What to do if you don't have the timestamps but only the daily totals? Then, as I said, you may still perform Student and if it shows the difference, it will be there, but if it doesn't, then you may just suffer from the effect I described. So in this case I would go for a quick and dirty version of $\chi^2$.

Note that the original Pearson $\chi^2$ test is designed for a different situation that you are in (just look up the assumptions and the setup on the Wikipedia page or in a textbook), so I doubt you can run it the way you intend with a meaningful result. However, we can get something similar from the first principles. Suppose that $A,B$ are the total numbers of users reached and $X,Y$ are the corresponding numbers of users who clicked. You want to know if the difference has occurred by pure chance or not. If you accept that all users and design effects are the same and there is some underlying probability $p$ to click, then the distribution of the vector $(\frac{X-Ap}{\sqrt{Ap(1-p)}},\frac{Y-Bp}{\sqrt{Bp(1-p)}})$ should be approximately standard 2D normal and, in particular, $$ \frac{(X-Ap)^2}{Ap(1-p)}+\frac{(Y-Bp)^2}{Bp(1-p)} $$
would have the $\chi^2$ distribution with 2 degrees of freedom.

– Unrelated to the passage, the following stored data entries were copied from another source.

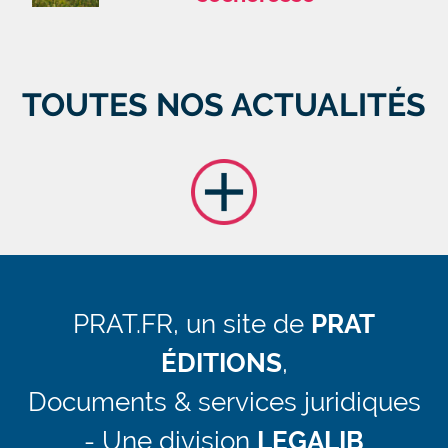
TOUTES NOS ACTUALITÉS
PRAT.FR, un site de
PRAT
ÉDITIONS
,
Documents & services juridiques
- Une division
LEGALIB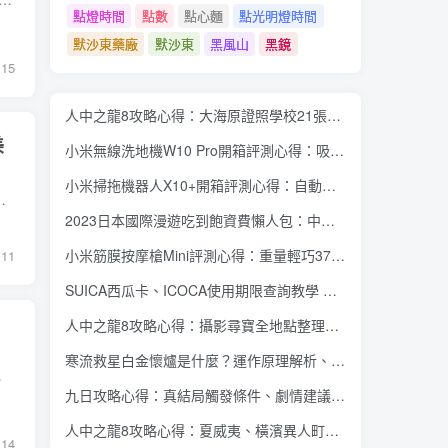
點燈時間
點數
點心麵
點光明燈時間
默沙東藥廠
默沙東
黑風山
黑鏡
15
人中之龍8攻略心得：大海原證照學校21張證照必勝法 全考題200題答案整理
美
小米無線洗地機W10 Pro開箱評測心得：吸塵拖地清洗3合1、90度可調式機身、續航力35分鐘、售價15995元
小米掃拖機器人X10+開箱評測心得：自動洗拖布與集塵、旋轉式拖布更乾淨、連續使用2小時、售價26995元
專注於挽救核心業務，不過Intel第二世代顯示卡仍已經準備登場；根據海外報導指出，隸...
2023日本國際漫遊吃到飽資費懶人包：中華電信、遠傳電信、台灣大哥大、台灣之星、亞太電信
小米筋膜按摩槍Mini評測心得：重量輕巧375公克、3種替換頭和3種模式、售價2295元
11
SUICA西瓜卡、ICOCA使用期限查詢教學 最後使用日10年內都有效 Android、iOS都適用
人中之龍8攻略心得：攝影尋寶全地點整理、70個夏威夷與40個橫濱拍攝位置圖解
寒流救星白金懷爐是什麼？運作原理解析、相比電暖蛋有哪些優缺點？懷爐挑選方法介紹
展示一款螢幕尺寸達11吋的...
九日攻略心得：真結局觸發條件、劇情建議攻略順序、全流程過關整理
人中之龍8攻略心得：夏威夷、橫濱異人町、神室町 全部14位神秘捏捏NPC地圖位置整理
14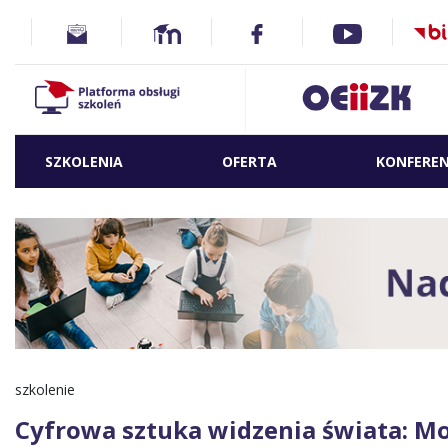
SZKOLENIA
OFERTA
KONFEREN
szkolenie
Cyfrowa sztuka widzenia świata: M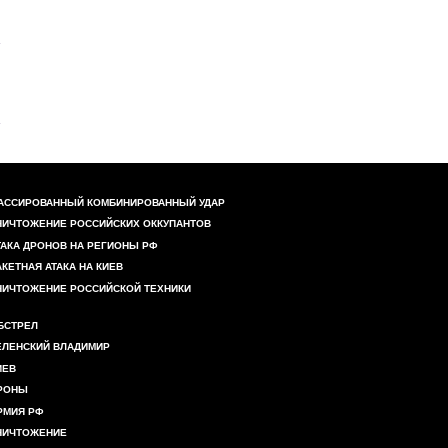
АССИРОВАННЫЙ КОМБИНИРОВАННЫЙ УДАР
НИЧТОЖЕНИЕ РОССИЙСКИХ ОККУПАНТОВ
ТАКА ДРОНОВ НА РЕГИОНЫ РФ
АКЕТНАЯ АТАКА НА КИЕВ
НИЧТОЖЕНИЕ РОССИЙСКОЙ ТЕХНИКИ
БСТРЕЛ
ЕЛЕНСКИЙ ВЛАДИМИР
ИЕВ
РОНЫ
РМИЯ РФ
НИЧТОЖЕНИЕ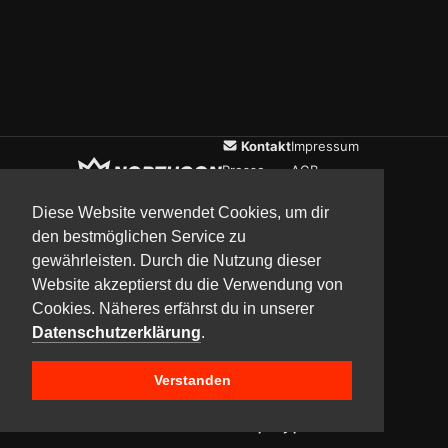
Kontakt
Impressum
Presse
AGB
Verein
Datenschutz
Diese Website verwendet Cookies, um dir
den bestmöglichen Service zu
gewährleisten. Durch die Nutzung dieser
Updates
Community
Media
Website akzeptierst du die Verwendung von
Cookies. Näheres erfährst du in unserer
Datenschutzerklärung
.
Verstanden
Copyright © 2017–2026 Team NorthCon
Built with
BYCEPS – a LAN party platform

Since you don't know $p$, you have to take the infimum over it, so your actual statistics is $$ \inf_{p\in(0,1)}\left[\frac{(X-Ap)^2}{Ap(1-p)}+\frac{(Y-Bp)^2}{Bp(1-p)}\right] $$
This is not exactly $\chi^2$ but it is concentrated better than $\chi^2$, so you still can use the $\chi^2$ table for it. When $A,B$ are not to small and the probabilities to click are not too close to $0$ or $1$, this approximation is fairly good. This is robust too (in the above sense) and will also suffer from the loss of sensitivity if the probability to click depends significantly on the day or on the user group, but it is still better than Student with a bad partition (though worse than the Student with a good one).

Just my two cents. Comments from people who know better are invited :-) (Questions from people who know worse too).